89  

Картина, представившаяся им в Нанси, тоже свидетельствовала о возрождении: рвы, прорытые бургундцами, были засыпаны, а на особо пострадавших от войны улицах трудилось множество народа. Город, который сражался из последних сил и в конце концов победил, был сильно разрушен, но тем приятнее было видеть на месте пробитых ядрами пушек и обгоревших крыш новые кровли из разноцветной черепицы. На городских стенах часовые несли дозор, и их начищенное до блеска оружие отражало веселые солнечные зайчики. Мирный вид горожан свидетельствовал о том, что теперь бояться нечего: ни один враг не спустится больше с окрестных холмов, никогда больше не раскинется вокруг огромный военный лагерь под черно — лиловым знаменем, вышитым серебром. Стада овец могли спокойно пастись у озера Сен-Жак, поскольку с окружающих его лугов были убраны и похоронены тела погибших.

Город хорошо охранялся. Путешественники поняли это, когда они через ворота ла Крафф въехали на главную улицу Нанси и их остановила стража. Здоровый детина, одетый в железо с ног до головы и в полном вооружении, принялся у них спрашивать, кто они и зачем сюда явились, — Мы совершаем паломничество, — ответила Фьора, — и приехали помолиться на могиле последнего герцога Бургундского. Это не запрещено?

— Конечно, нет. Сейчас таких, как вы, приезжает все больше. Вы сами из Бургундии?

— Почти. Я — графиня де Селонже, и монсеньор Рене очень хорошо знает моего мужа. Впрочем, и меня тоже, но я не собираюсь надоедать ему, а хочу просто помолиться на могиле.

— Где вы намереваетесь остановиться? — продолжал расспросы стражник.
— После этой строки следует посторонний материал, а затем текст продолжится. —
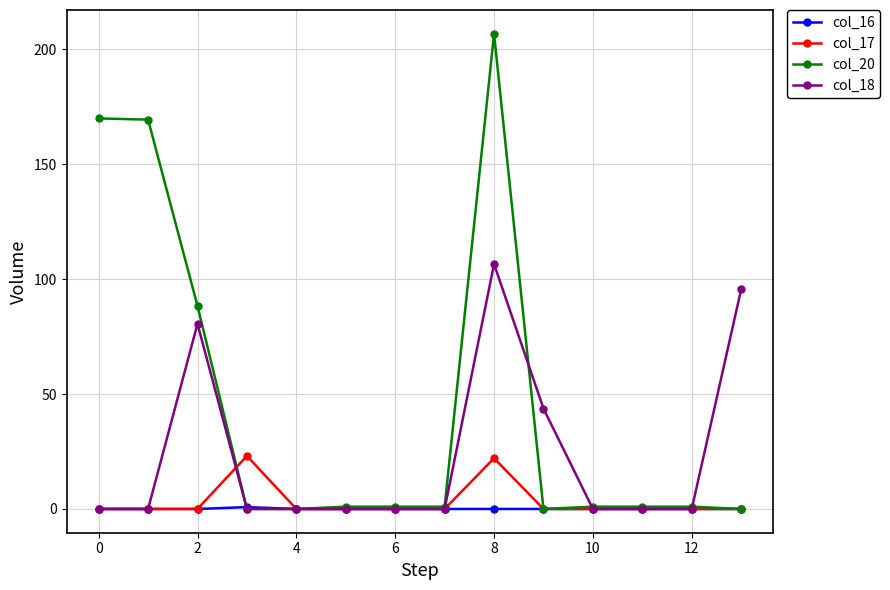

List the series in order of their peak value, lowest first.

col_16, col_17, col_18, col_20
— Пока не знаю. Сразу после войны здесь не оставалось ни одного трактира, но теперь, наверное, какой-нибудь открылся?

— Да. Но если вы жили в городе после осады, вы должны кого-то знать?
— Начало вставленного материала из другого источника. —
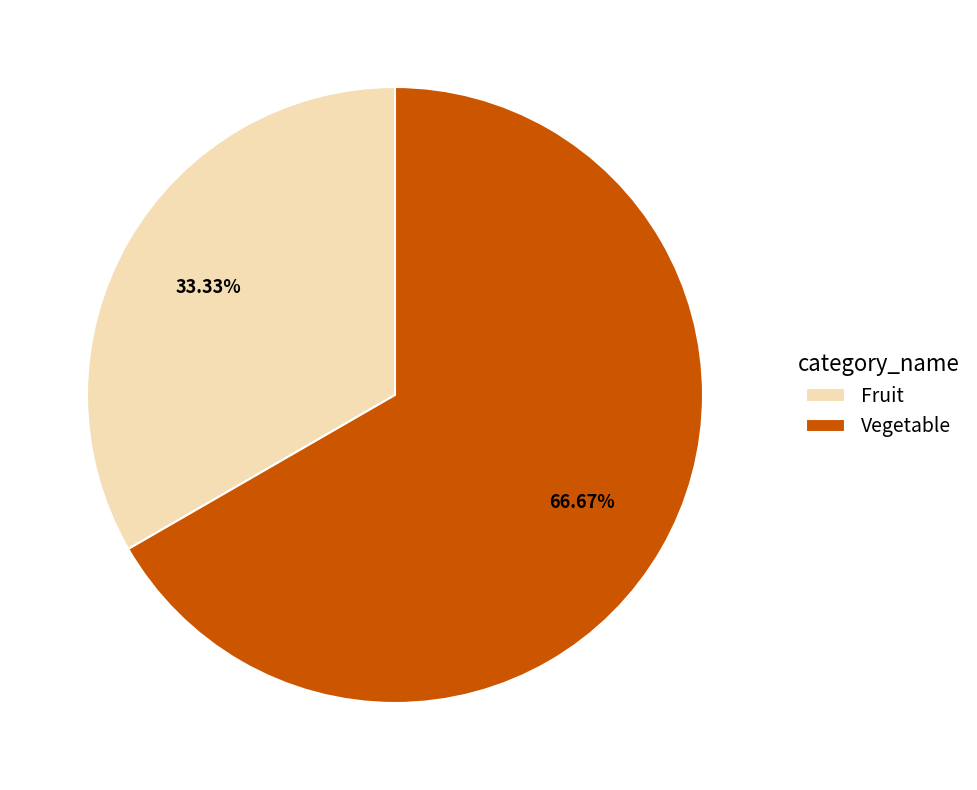

Which category has the smallest portion of the pie?

Fruit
Этот допрос начал раздражать Фьору, которая сильно устала в дороге. Тем более что за это время она успела заметить, что в город пропустили нескольких всадников, которые, по всем приметам, проделали долгий путь, но их никто ни о чем не спрашивал.

— Что означают эти вопросы? — надменно спросила Фьора. — Пошлите кого-нибудь из стражников во дворец и узнайте, могу ли я проехать в монастырь Святого Георгия? Свое имя я вам назвала: считайте, что это большая любезность с моей стороны.
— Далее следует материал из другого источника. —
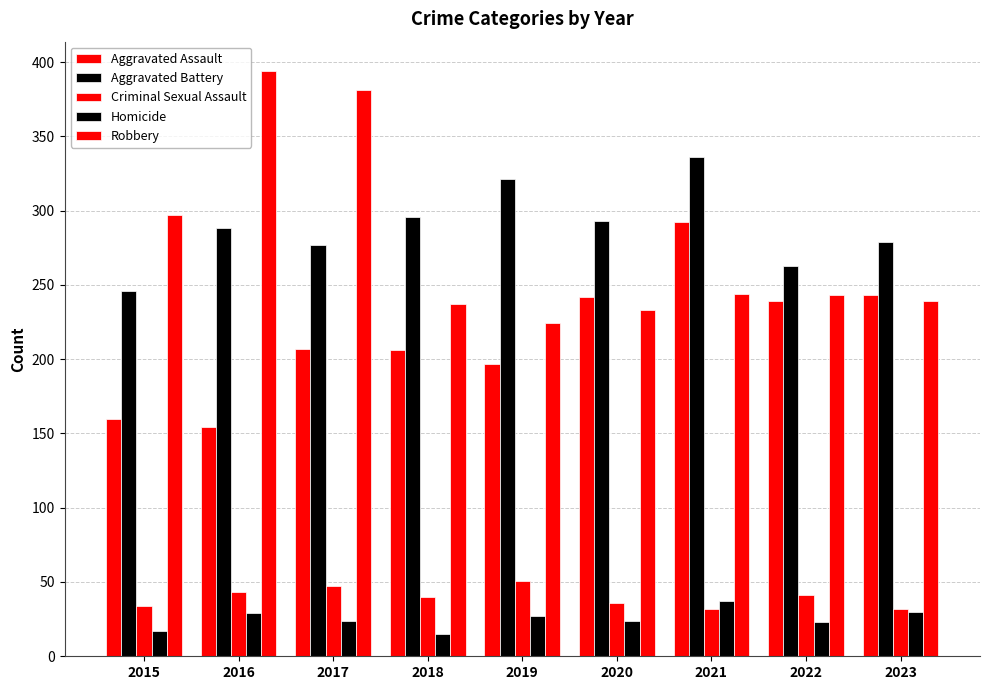

Where is Criminal Sexual Assault nearest to the value 41?

2022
— Дело в том, что вы говорите странные вещи. Вы похожи на юношу, а называете себя…

— Графиня де Селонже. Я путешествую в таком платье, потому что так удобнее, но если вы мне не верите…

Фьора сняла с головы шляпу, и ей на плечи упали густые блестящие волосы.

— Вам этого достаточно? — спросила Фьора. — Немного найдется мужчин с такими длинными волосами.

— Верно, — кивнул солдат, — но все это очень странно.

Женщина, переодетая в мужчину! Виданное ли это дело?

— Это происходит чаще, чем вы думаете. Вы разве никогда не слышали про Орлеанскую Деву? Ее не так часто видели в юбках!

— Это правда! — ответил стражник, которому, должно быть, нравился такой разговор. — Но она-то воевала, а вы вполне можете быть шпионкой!

— Так мы никогда не закончим, — шепнул ей Флоран, которому тоже не терпелось оказаться в городе.

Фьора не собиралась поддаваться этому солдафону. Войдя в кордегардию, она нашла бумагу и перо и, положив все это перед собой, села верхом на табурет и написала на листе несколько строк, поставив внизу свою подпись, а затем передала бумагу стоящему рядом стражнику.

— Не окажете ли вы мне любезность, — сказала она, — отнести это письмо во дворец, который находится совсем рядом?

Я это знаю, потому что там жила. А ответ я подожду здесь.

Стражник нерешительно крутил письмо в руке, когда в помещение вошел мужчина, уже довольно пожилой, но элегантно одетый в костюм из тонкого сукна красного цвета и небрежно наброшенный поверх этого костюма плащ.

— Сержант Гаше, — резко сказал он, — я пришел вас предупредить, что ожидаю прибытия груза пряностей, который я заказал на равных паях с мессиром Жербевилле, лотарингским бальи, и надеюсь, что вы не будете чинить мне препятствия, как это было в прошлый раз, когда я провозил муку.

— Конечно, мессир Маркез, конечно! — стал уверять сержант, и если бы не металлические доспехи, то он бы сложился в поклоне пополам. — Вы должны знать, что я вам искренне предан и всегда рад служить!

Но торговец не слушал его. Он вглядывался в сидящего перед ним красивого молодого человека, и улыбка появилась на его лице, изрезанном мелкими морщинками. Протянув руки в дружеском приветствии, он направился к сидящему.